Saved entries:
☆ ☆ ☆ ☆

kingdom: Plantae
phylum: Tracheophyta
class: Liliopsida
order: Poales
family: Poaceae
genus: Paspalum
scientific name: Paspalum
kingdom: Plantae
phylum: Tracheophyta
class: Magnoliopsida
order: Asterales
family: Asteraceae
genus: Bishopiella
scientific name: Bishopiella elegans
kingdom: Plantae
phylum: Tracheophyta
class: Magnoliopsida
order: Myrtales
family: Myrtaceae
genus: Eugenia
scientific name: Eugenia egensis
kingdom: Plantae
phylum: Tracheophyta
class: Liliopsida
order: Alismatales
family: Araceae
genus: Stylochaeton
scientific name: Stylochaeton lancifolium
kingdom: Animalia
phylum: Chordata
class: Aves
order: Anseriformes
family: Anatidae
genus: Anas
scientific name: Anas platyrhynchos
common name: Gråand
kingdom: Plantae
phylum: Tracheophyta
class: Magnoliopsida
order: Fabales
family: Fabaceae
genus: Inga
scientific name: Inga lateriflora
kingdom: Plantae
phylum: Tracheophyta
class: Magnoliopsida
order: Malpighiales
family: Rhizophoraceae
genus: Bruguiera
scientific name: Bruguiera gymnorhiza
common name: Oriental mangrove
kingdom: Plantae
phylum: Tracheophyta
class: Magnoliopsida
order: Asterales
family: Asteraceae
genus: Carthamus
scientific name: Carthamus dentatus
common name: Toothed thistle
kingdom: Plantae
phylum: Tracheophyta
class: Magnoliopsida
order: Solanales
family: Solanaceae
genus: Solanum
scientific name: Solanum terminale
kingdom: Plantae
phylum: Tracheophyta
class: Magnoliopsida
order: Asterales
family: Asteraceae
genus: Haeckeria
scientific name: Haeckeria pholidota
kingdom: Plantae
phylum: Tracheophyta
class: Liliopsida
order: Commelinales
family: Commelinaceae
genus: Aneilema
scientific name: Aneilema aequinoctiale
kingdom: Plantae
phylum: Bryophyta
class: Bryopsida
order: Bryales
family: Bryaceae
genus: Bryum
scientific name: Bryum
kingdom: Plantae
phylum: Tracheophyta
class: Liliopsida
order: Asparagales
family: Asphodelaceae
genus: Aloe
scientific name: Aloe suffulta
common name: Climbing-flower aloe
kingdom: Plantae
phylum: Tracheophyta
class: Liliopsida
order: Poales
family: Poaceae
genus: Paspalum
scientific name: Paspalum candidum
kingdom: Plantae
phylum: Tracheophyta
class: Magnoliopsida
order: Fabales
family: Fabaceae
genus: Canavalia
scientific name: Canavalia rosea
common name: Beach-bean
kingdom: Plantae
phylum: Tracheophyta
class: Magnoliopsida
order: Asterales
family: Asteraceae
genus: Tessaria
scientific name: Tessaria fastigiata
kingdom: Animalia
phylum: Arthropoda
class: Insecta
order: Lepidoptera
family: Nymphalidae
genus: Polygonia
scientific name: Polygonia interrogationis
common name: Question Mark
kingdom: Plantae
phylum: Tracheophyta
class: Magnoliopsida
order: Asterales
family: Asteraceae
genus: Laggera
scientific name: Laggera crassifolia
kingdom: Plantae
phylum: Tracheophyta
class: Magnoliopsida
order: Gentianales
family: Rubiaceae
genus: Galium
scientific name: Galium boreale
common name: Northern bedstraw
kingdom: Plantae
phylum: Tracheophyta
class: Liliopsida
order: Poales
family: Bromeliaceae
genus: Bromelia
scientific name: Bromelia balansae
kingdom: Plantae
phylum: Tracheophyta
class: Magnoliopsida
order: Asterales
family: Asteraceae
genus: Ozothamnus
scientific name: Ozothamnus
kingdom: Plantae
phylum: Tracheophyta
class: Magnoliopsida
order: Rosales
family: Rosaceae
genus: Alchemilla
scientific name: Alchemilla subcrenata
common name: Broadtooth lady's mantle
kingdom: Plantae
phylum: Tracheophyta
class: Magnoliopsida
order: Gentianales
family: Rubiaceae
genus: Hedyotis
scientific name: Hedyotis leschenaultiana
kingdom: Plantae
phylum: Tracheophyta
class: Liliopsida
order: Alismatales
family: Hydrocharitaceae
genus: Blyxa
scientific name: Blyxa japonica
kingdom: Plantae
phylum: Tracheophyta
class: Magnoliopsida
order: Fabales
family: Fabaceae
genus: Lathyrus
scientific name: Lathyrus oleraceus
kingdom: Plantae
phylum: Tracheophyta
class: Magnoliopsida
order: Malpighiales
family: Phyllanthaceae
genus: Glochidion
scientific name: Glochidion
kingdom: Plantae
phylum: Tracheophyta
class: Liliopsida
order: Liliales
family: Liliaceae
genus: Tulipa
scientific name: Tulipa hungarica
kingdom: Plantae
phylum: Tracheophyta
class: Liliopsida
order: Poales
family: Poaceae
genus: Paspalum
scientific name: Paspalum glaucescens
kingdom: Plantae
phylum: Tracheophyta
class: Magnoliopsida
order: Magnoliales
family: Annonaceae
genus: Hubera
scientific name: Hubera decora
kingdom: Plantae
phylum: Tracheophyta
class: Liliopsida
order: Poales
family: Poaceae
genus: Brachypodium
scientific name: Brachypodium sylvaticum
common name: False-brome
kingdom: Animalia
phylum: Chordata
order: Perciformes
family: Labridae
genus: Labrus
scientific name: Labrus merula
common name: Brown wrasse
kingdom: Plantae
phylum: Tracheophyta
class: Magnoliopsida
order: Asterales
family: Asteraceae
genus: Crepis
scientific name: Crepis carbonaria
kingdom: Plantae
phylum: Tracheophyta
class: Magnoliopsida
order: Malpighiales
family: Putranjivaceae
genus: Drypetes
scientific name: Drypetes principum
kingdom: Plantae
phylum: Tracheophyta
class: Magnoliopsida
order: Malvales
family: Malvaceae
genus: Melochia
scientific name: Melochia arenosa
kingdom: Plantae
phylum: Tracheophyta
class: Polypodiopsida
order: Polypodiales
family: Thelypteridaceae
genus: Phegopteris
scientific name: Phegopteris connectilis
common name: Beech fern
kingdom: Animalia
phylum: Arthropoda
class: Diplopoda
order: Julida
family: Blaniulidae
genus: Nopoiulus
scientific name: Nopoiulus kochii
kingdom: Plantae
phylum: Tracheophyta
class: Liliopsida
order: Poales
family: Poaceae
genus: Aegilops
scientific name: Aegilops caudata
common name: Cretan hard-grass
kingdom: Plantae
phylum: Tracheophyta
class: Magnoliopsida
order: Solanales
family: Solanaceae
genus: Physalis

☆ ☆ ☆ ☆

#### [Problem statement]
Please convert the data into a two-column CSV with the headers field and value. Give one row for each line and put each item in its own quoted field, with any line breaks replaced by spaces. Begin at the line that has "genus: Hubera" and stop after the line that has "order: Perciformes".

#### [The response]
field,value
"genus:","Hubera"
"scientific name:","Hubera decora"
"kingdom:","Plantae"
"phylum:","Tracheophyta"
"class:","Liliopsida"
"order:","Poales"
"family:","Poaceae"
"genus:","Brachypodium"
"scientific name:","Brachypodium sylvaticum"
"common name:","False-brome"
"kingdom:","Animalia"
"phylum:","Chordata"
"order:","Perciformes"